How Substitutable are Native- and Foreign-born Workers? Wage Effects from STEM In-flow with John V. Winters.
We study heterogeneity in the effect of immigrant labor supply on native wages in the United States using quasi-experimental variation induced by the Immigration Act of 1990. The Act quickly and substantially increased the number of immigrant workers in STEM occupations. Using CPS data, we find short-run policy effects of reduced wages for more substitutable workers but increased wages for more complementary workers. We analyze long-term effects of the policy using administrative earnings data and find smaller long-run effects.
Are There Benefits to Participating in High School Athletics? with Michael R Ransom.

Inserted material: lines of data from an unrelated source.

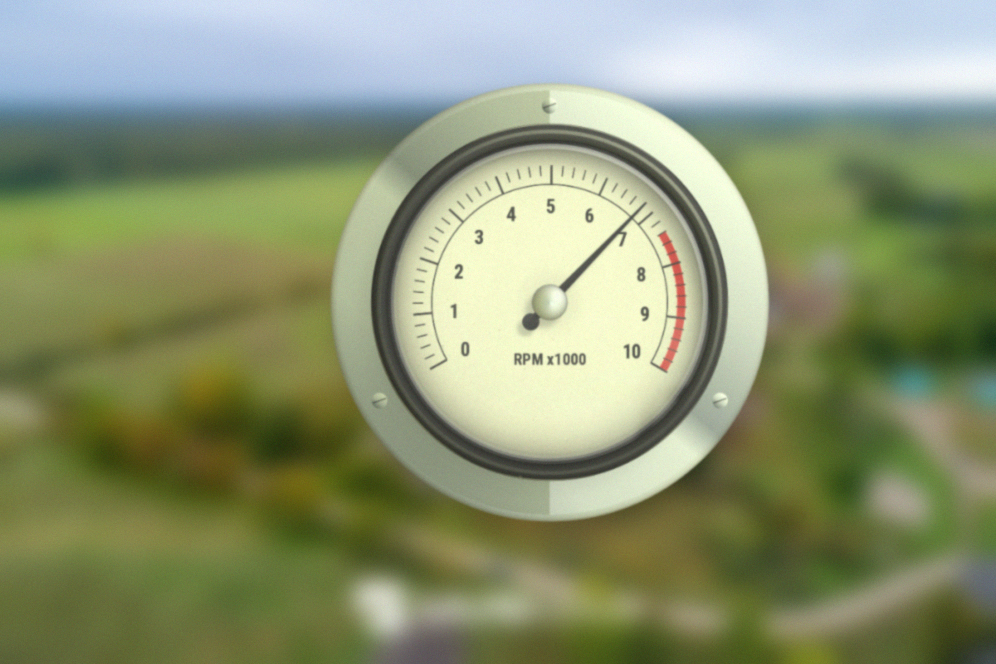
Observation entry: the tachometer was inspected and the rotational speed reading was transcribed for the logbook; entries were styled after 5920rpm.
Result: 6800rpm
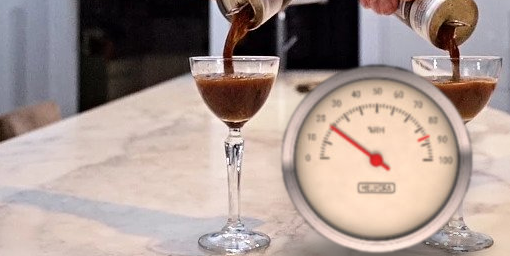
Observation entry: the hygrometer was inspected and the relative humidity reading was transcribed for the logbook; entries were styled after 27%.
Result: 20%
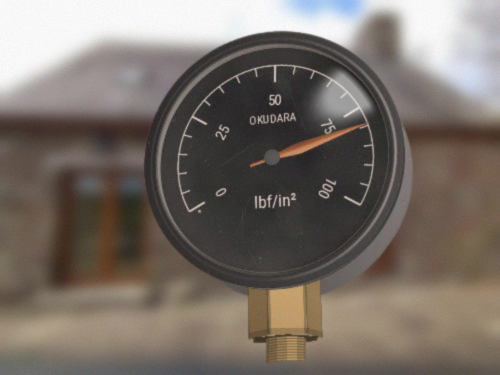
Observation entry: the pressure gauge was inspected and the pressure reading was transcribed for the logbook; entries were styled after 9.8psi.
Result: 80psi
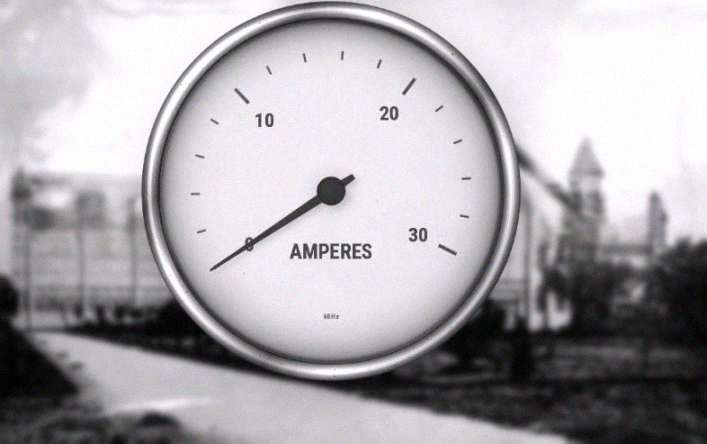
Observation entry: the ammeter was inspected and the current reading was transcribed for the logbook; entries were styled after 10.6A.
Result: 0A
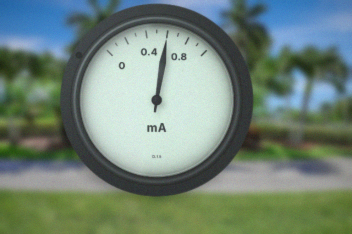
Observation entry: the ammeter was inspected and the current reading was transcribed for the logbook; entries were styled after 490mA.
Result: 0.6mA
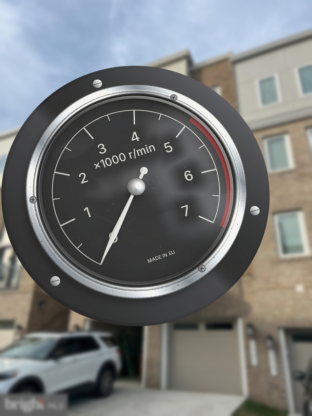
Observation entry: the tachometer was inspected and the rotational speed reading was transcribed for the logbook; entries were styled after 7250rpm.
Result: 0rpm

We examine the extent to which participation in high school athletics has positive effects on future education and labor market outcomes. Due to the scarcity of plausible instruments for athletics participation, we use recently developed methods that relate selection on observables with selection on unobservables to bound the educational and labor market effects of high school athletics participation. Using three separate nationally representative longitudinal datasets that link high school athletics participation with higher education and the labor market, we find little evidence of any individual economic benefit to athletes: once accounting for selection, high school athletes are no more likely to attend college, earn higher wages, or participate in the labor force.